On ScienceDaily for Oct. 23, 2008: Denser, More Powerful Computer Chips Possible With Plasmonic Lenses That 'Fly'
By combining metal lenses that focus light through the excitation of electrons - or plasmons - on the lens' surface with a "flying head" that resembles the stylus on the arm of an old-fashioned LP turntable and is similar to those used in hard disk drives, the researchers were able to create line patterns only 80 nanometers wide at speeds up to 12 meters per second, with the potential for higher resolution detail in the near future.
"Utilizing this plasmonic nanolithography, we will be able to make current microprocessors more than 10 times smaller, but far more powerful," said Xiang Zhang, UC Berkeley professor of mechanical engineering and head of the research team behind this development. "This technology could also lead to ultra-high density disks that can hold 10 to 100 times more data than disks today."
From Nature (subscription required): Correlation between nanosecond X-ray flashes and stick/slip friction in peeling tape
Relative motion between two contacting surfaces can produce visible light, called triboluminescence. This concentration of diffuse mechanical energy into electromagnetic radiation has previously been observed to extend even to X-ray energies.

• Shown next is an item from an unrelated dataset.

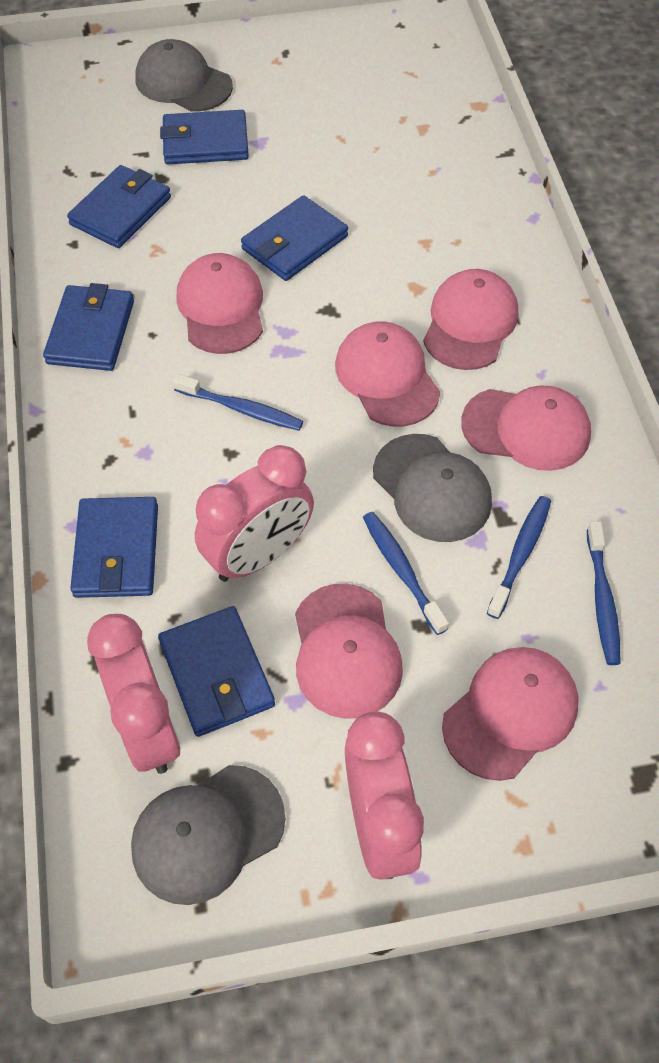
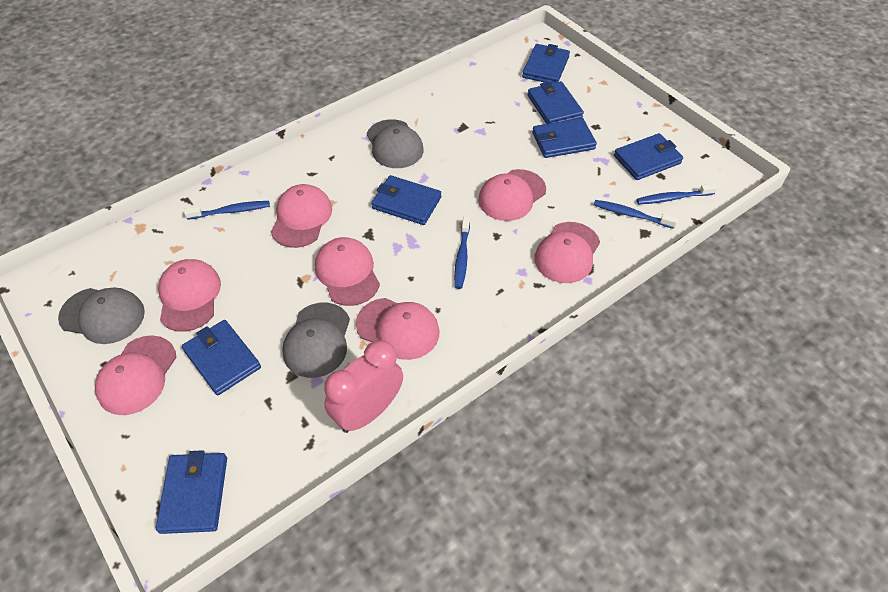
blue wallet: 6 -> 7
pink cap: 6 -> 7
pink clock: 3 -> 1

Here we report that peeling common adhesive tape in a moderate vacuum produces radio and visible emission, along with nanosecond, 100-mW X-ray pulses that are correlated with stick?slip peeling events. For the observed 15-keV peak in X-ray energy, various models5, 6 give a competing picture of the discharge process, with the length of the gap between the separating faces of the tape being 30 or 300 mum at the moment of emission. The intensity of X-ray triboluminescence allowed us to use it as a source for X-ray imaging. The limits on energies and flash widths that can be achieved are beyond current theories of tribology.
So what do these headlines have in common? they're part of an on-going, world-wide, scientific transition from the human scale 1920s teleco signal management technologies to the nano-scale optical world signalled by this press release from Kotura:
Monterey Park, Calif., September 3rd, 2008 - Kotura, Inc., a leading provider of silicon photonic components, today announced that Sun Microsystems has signed a five year $14M development contract with Kotura for DARPA's Ultraperformance Nanophotonic Intrachip Communications (UNIC) program. Previously, Sun announced its participation in DARPA's $44M program to advance a virtual supercomputer using an on-chip network of low-cost optical interconnects.
When Shannon developed the basic equations describing data communications, he thought in terms of information moving over human scale distances at relatively low densities - and the peak direct application of his work may well turn out to have been the successful decoding of telemetry received from Pioneer 10 on April 27, 2002. At that time people had already been working on optics and nano-signal quantitization for close to forty years - incidently about the same lead time Maxwell along and others had over Edison and Tesla - but its only been since then that working technologies have emerged and people can now, more or less routinely, intercept nano-flashes; control, encode, and interpret plasmon signals; and work on engineering real world applications in areas such as layer to layer communication in microprocessors.
But why should you care? because this stuff is going to change the way computers are built, where and how we store data, what safeguards we need to put in place to protect data, and everything we now think we know about information security, backup, and network design.